Publié le par Jacques Michaud

Oui, je l'avoue, j'ai des abdo kronembourg même si je ne bois pas du tout de kronenbourg et pas beaucoup de bière, à vrai dire. Une petite Leffe, une Affligem avec mes copains de temps en temps, tiens, comme ce soir. Une ou deux Delirium Tremens par an et quelques bières à deux balles glanées ça et là, c'est tout.
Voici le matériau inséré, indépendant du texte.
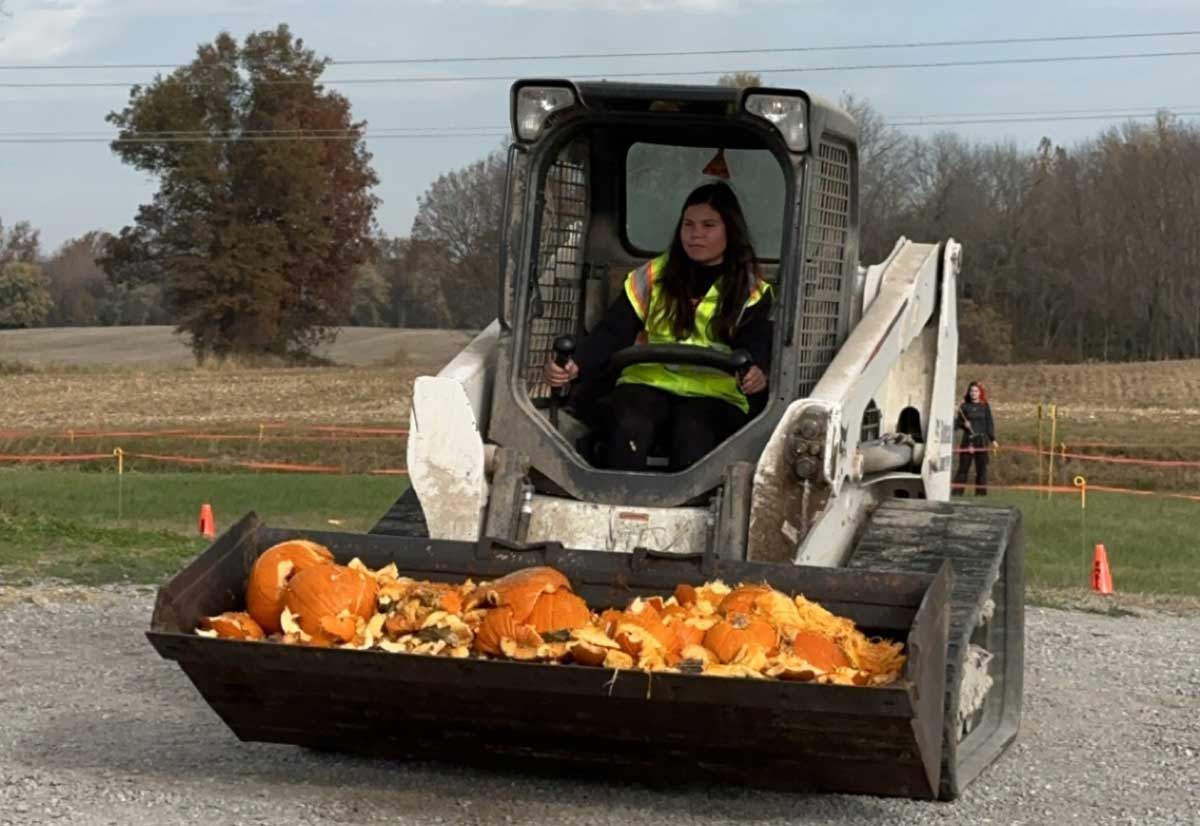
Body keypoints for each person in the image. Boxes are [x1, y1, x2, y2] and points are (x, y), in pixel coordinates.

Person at [543, 181, 772, 471]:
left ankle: (692, 509)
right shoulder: (652, 277)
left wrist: (756, 373)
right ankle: (616, 499)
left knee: (692, 429)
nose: (695, 234)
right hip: (646, 385)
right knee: (629, 420)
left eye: (708, 225)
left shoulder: (750, 290)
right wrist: (574, 365)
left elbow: (757, 343)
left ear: (730, 230)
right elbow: (613, 330)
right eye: (688, 225)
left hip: (715, 396)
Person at [953, 381, 998, 495]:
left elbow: (989, 423)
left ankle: (981, 494)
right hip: (968, 440)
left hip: (982, 440)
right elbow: (957, 423)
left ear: (980, 393)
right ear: (969, 392)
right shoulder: (964, 407)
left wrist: (993, 439)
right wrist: (964, 424)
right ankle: (957, 493)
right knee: (963, 468)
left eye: (976, 391)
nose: (973, 393)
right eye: (971, 391)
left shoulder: (985, 406)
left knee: (981, 470)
Moi, je ferais mieux de dire que j'ai des abdo Jack Daniel's ou quelque chose de ce genre, si vous voyez ce que je veux dire. En fait, je veux bien admettre que l'alcool me fait grossir, que je bouffe un peu trop, un peu vite (je semble d'ailleurs prendre un vif plaisir à me tacher de temps à autre, juste à côté de la cravate, là où ça se voit bien, alors que je pourrais me mettre tout ça derrière la cravate) mais surtout, c'est le cafard, le stress, le mal-être, la merde quotidienne, la grise chierie qui me font grossir. Putain ! Comme dit Cali : C'est quand le bonheur ?
Deux autres appellations rendent compte de ces bourrelets que d'aucuns nomment des bouées et que d'autres appellent poignées d'amour. Comme j'aime mieux ce dernier vocable qui laisse entendre que malgré la laideur des bourrelets ils n'excluent pas le plaisir ! CQFD.